TASK OBJECTIVE — Please reproduce the listing below exactly, leaving out every picture.

PROVIDED DATA —
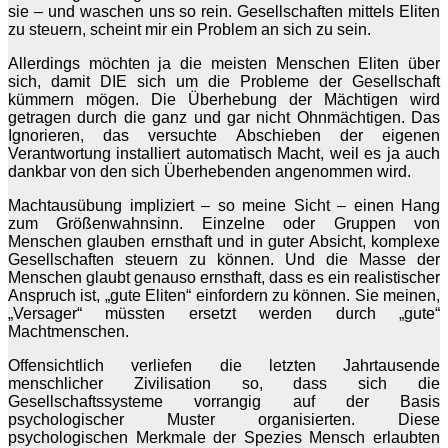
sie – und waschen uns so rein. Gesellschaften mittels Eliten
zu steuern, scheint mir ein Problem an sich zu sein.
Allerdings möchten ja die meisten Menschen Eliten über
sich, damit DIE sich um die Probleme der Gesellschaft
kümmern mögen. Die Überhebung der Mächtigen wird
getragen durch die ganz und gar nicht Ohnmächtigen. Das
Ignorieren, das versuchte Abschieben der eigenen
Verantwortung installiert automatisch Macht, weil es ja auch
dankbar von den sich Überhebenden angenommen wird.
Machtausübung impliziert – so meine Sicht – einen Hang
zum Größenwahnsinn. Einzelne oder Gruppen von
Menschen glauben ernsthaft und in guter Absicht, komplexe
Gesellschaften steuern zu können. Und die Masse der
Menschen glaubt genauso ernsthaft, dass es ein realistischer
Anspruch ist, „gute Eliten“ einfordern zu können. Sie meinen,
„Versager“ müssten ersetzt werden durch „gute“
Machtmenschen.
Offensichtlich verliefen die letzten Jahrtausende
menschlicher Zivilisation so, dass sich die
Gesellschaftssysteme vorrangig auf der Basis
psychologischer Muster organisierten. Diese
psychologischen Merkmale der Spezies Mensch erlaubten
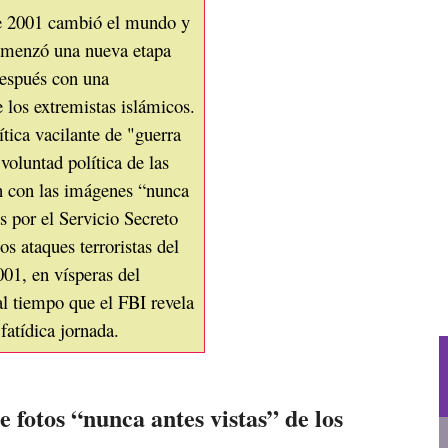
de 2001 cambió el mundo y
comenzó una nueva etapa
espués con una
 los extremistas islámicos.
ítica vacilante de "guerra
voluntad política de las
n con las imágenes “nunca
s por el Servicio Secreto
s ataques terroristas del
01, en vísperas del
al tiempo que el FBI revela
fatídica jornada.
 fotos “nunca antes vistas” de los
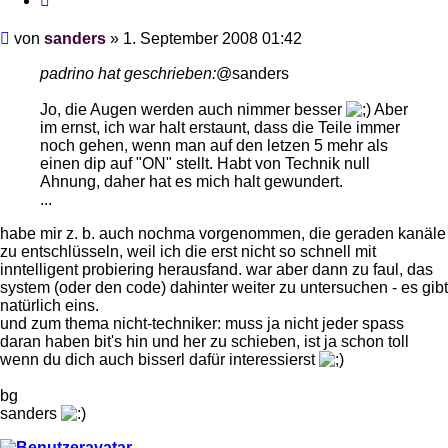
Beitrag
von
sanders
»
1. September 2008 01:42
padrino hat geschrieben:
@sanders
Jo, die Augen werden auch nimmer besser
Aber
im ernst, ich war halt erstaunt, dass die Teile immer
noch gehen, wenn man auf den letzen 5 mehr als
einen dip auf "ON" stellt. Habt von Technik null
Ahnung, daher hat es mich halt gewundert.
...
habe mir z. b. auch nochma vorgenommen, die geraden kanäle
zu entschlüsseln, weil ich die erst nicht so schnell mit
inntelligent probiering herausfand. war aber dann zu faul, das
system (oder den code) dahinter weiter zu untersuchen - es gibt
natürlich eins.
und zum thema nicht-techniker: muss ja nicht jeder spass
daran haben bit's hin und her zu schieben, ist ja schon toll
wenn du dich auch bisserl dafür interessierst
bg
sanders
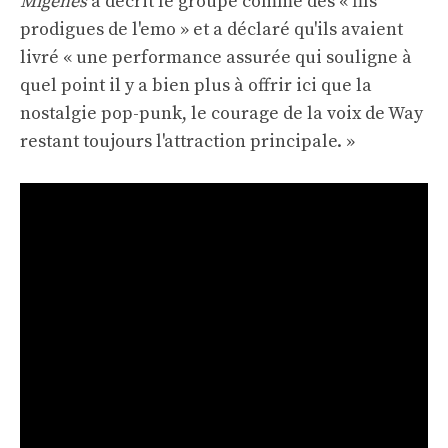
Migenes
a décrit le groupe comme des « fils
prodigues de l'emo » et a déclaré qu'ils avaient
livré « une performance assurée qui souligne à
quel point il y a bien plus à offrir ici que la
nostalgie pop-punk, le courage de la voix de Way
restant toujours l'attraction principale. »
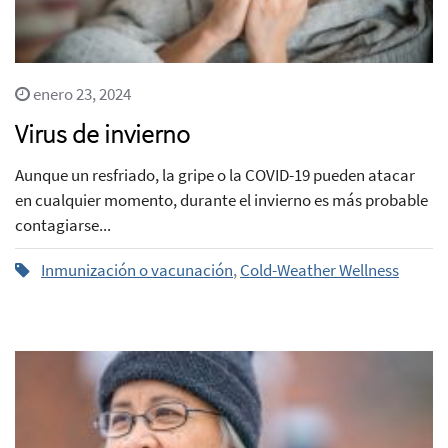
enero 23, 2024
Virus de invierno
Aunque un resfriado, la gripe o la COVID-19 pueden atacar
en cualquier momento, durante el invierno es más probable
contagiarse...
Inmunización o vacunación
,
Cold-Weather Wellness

RESPONSE TO THE EXERCISE —
sie – und waschen uns so rein. Gesellschaften mittels Eliten
zu steuern, scheint mir ein Problem an sich zu sein.
Allerdings möchten ja die meisten Menschen Eliten über
sich, damit DIE sich um die Probleme der Gesellschaft
kümmern mögen. Die Überhebung der Mächtigen wird
getragen durch die ganz und gar nicht Ohnmächtigen. Das
Ignorieren, das versuchte Abschieben der eigenen
Verantwortung installiert automatisch Macht, weil es ja auch
dankbar von den sich Überhebenden angenommen wird.
Machtausübung impliziert – so meine Sicht – einen Hang
zum Größenwahnsinn. Einzelne oder Gruppen von
Menschen glauben ernsthaft und in guter Absicht, komplexe
Gesellschaften steuern zu können. Und die Masse der
Menschen glaubt genauso ernsthaft, dass es ein realistischer
Anspruch ist, „gute Eliten“ einfordern zu können. Sie meinen,
„Versager“ müssten ersetzt werden durch „gute“
Machtmenschen.
Offensichtlich verliefen die letzten Jahrtausende
menschlicher Zivilisation so, dass sich die
Gesellschaftssysteme vorrangig auf der Basis
psychologischer Muster organisierten. Diese
psychologischen Merkmale der Spezies Mensch erlaubten
de 2001 cambió el mundo y
comenzó una nueva etapa
espués con una
 los extremistas islámicos.
ítica vacilante de "guerra
voluntad política de las
n con las imágenes “nunca
s por el Servicio Secreto
s ataques terroristas del
01, en vísperas del
al tiempo que el FBI revela
fatídica jornada.
 fotos “nunca antes vistas” de los
Beitrag
von
sanders
»
1. September 2008 01:42
padrino hat geschrieben:
@sanders
Jo, die Augen werden auch nimmer besser
Aber
im ernst, ich war halt erstaunt, dass die Teile immer
noch gehen, wenn man auf den letzen 5 mehr als
einen dip auf "ON" stellt. Habt von Technik null
Ahnung, daher hat es mich halt gewundert.
...
habe mir z. b. auch nochma vorgenommen, die geraden kanäle
zu entschlüsseln, weil ich die erst nicht so schnell mit
inntelligent probiering herausfand. war aber dann zu faul, das
system (oder den code) dahinter weiter zu untersuchen - es gibt
natürlich eins.
und zum thema nicht-techniker: muss ja nicht jeder spass
daran haben bit's hin und her zu schieben, ist ja schon toll
wenn du dich auch bisserl dafür interessierst
bg
sanders
Migenes
a décrit le groupe comme des « fils
prodigues de l'emo » et a déclaré qu'ils avaient
livré « une performance assurée qui souligne à
quel point il y a bien plus à offrir ici que la
nostalgie pop-punk, le courage de la voix de Way
restant toujours l'attraction principale. »
enero 23, 2024
Virus de invierno
Aunque un resfriado, la gripe o la COVID-19 pueden atacar
en cualquier momento, durante el invierno es más probable
contagiarse...
Inmunización o vacunación
,
Cold-Weather Wellness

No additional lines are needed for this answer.